I normally reflect about the many reasons I love, honor and respect my dad on Father’s Day. Yet today, amid all the recent controversy surrounding race relations, I feel compelled to incorporate one of Dad’s life lessons into this year’s Father’s Day tribute.
After many weeks of thunderstorms, usually on a Friday afternoon, the only time in my busy schedule when I can swim and relax afterwards, I finally knocked out ten laps at a free neighborhood swimming pool, then sat in my lawn chair under a huge, shady tree while reading a book and taking notes for my third novel. I breathed in the fresh air, absorbed the heat, humidity and fertile conversations in different languages and among multiple generations, thinking, “Ahh, summer has officially begun.”
Three days later, the McKinney pool video astonished me. The camera phone has evolved into a pivotal civil rights instrument, capturing, as so many artists have tried to in words, sculpture and other art forms, what continues to challenge our society. Some view protest art as society’s mirror, which reflects questions and sparks conversations. Now, with the onset of portable recording devices, raw moving images and sounds are uploaded, ripping away the pretty, waterproof, bandages and exposing our wounds.
There’s the racism that affirmation action and a black presidency were supposed to cure. There’s the intolerance that demonizes all black teenagers because some made a poor decision. Check out the over-the-top response of one out of 12 cops played on a continuous loop.
Ever the optimist, I thought, “Hey, at least no one was killed and 92% of the responding officers acted in a manner that did not warrant them to be suspended.”

※

**What you need to do**
Write a continuation of the Father's Day essay on race relations, starting after its last sentence.

**Entries provided**
※

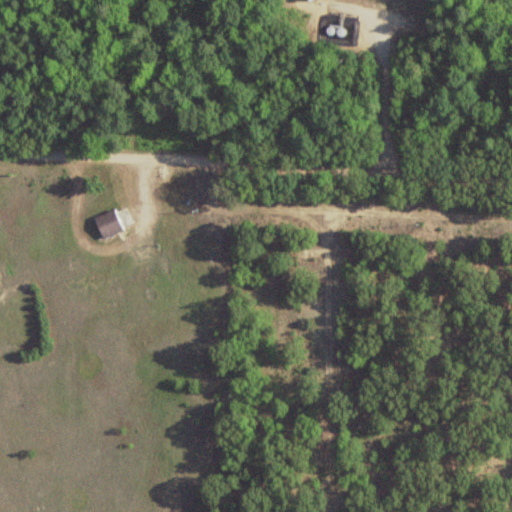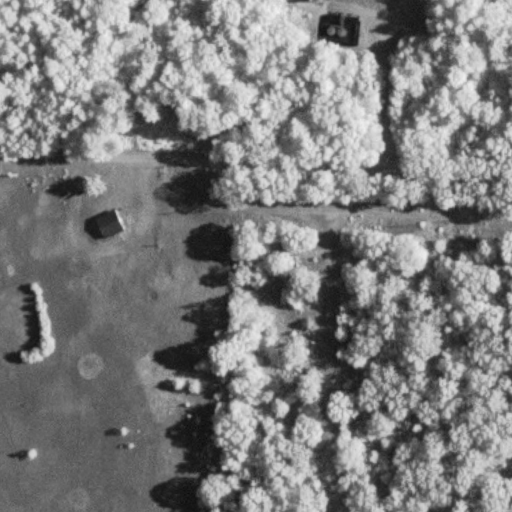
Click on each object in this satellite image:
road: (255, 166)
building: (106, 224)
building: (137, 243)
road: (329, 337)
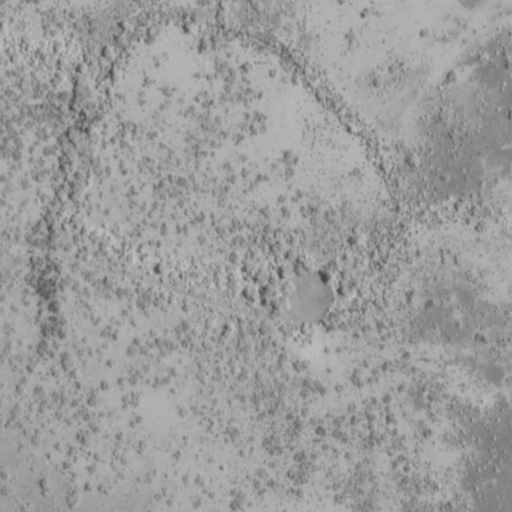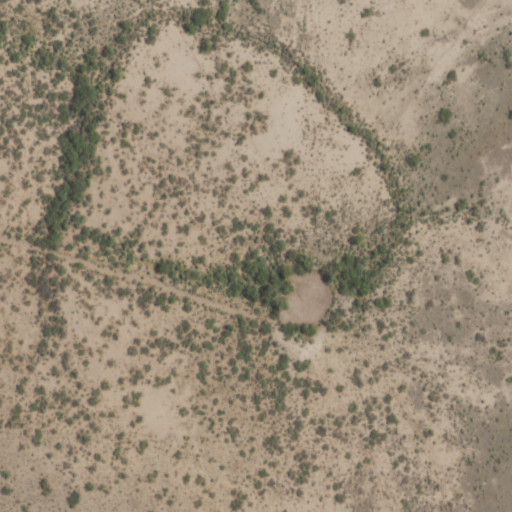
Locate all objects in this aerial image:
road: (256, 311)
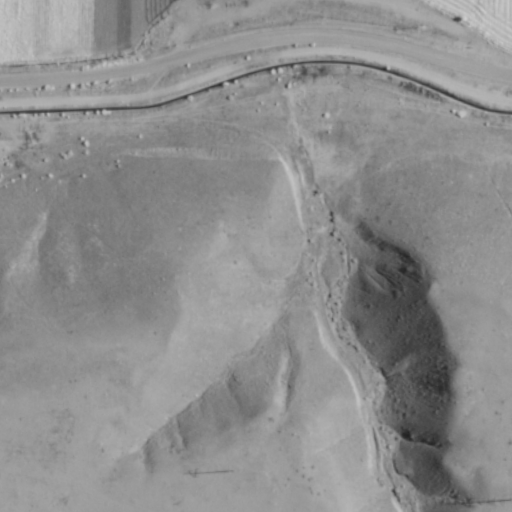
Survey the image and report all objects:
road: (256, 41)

※

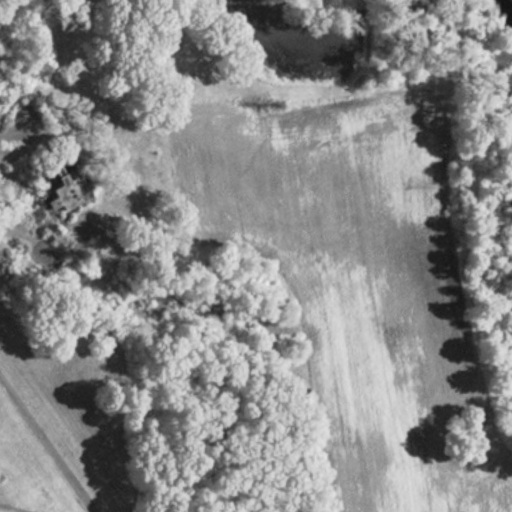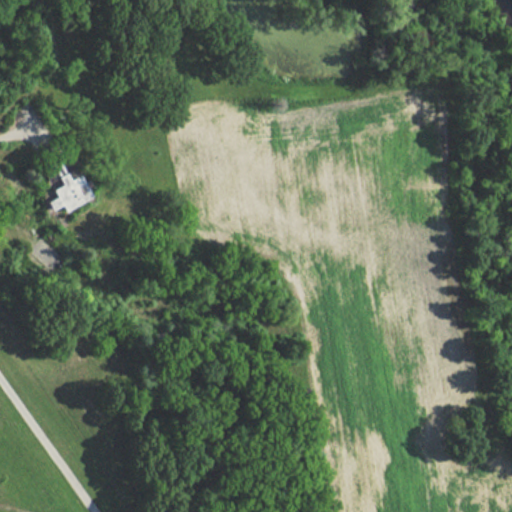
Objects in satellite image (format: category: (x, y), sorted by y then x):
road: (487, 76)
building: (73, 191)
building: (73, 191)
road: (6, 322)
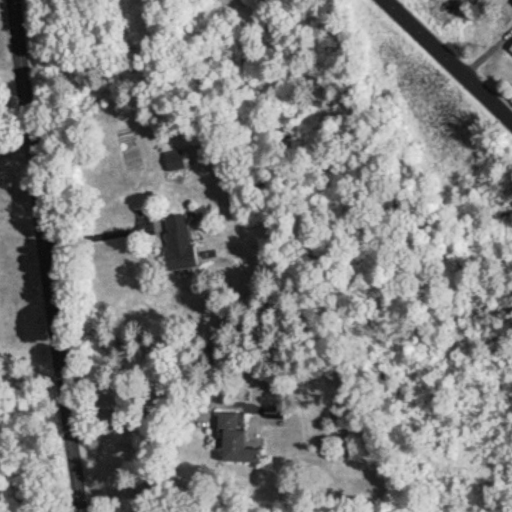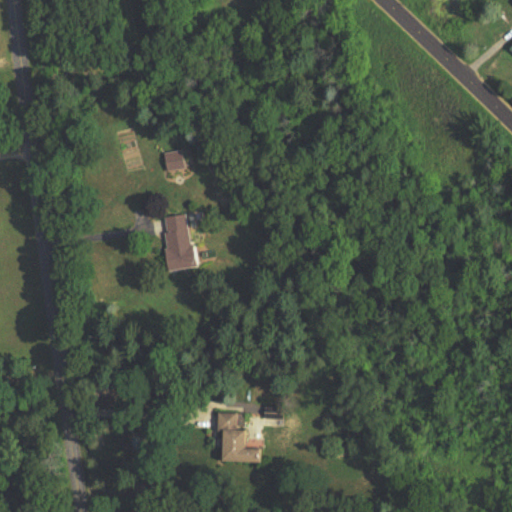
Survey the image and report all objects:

※

**Exercise result**
And then a misguided soul entered The Emanuel African Methodist Episcopal Church, joined their Bible study for about an hour before shooting and killing nine innocent people.
The first time I’d heard of white supremacists was in the mid 70s while sitting at the kitchen table. The alliteration of their name first caught my attention as the TV news reporter articulated something, which I can no longer remember, but left me with the understanding that there was an organized group of whites who hated blacks.
That got me riled up. My immediate response was to hate them right back. My six-year old chest swelled and neck muscles bulged as I passionately outlined a plan about how all black people should get together and build a fabulous kingdom for ourselves and keep all the white people out. I said we should call ourselves The Big Bad Blacks because I wanted an alliterative name for our group as well.
My father, who was sitting at the table with me and patiently listening to my rant, slowly shook his head. He gently explained to me that we all needed to learn to live together and get along with one another. Those few soft-spoken words sucked the venom of hatred out of me.
Even now, as some clamor for the death penalty, which is state-sanctioned murder to show murderers that murder is wrong, I still say that life without parole is the strongest sentence that should be given for egregious acts. And the added bonus in this case will be that a young man, who proclaims to hate blacks will spend the rest of his life incarcerated with an overrepresented population of blacks. Additionally, as the decades tick by, he will witness his unemployed, high school dropout fantasy of a race war NOT breaking out, but rather the maturity of a country learning to live together just as my father said we would.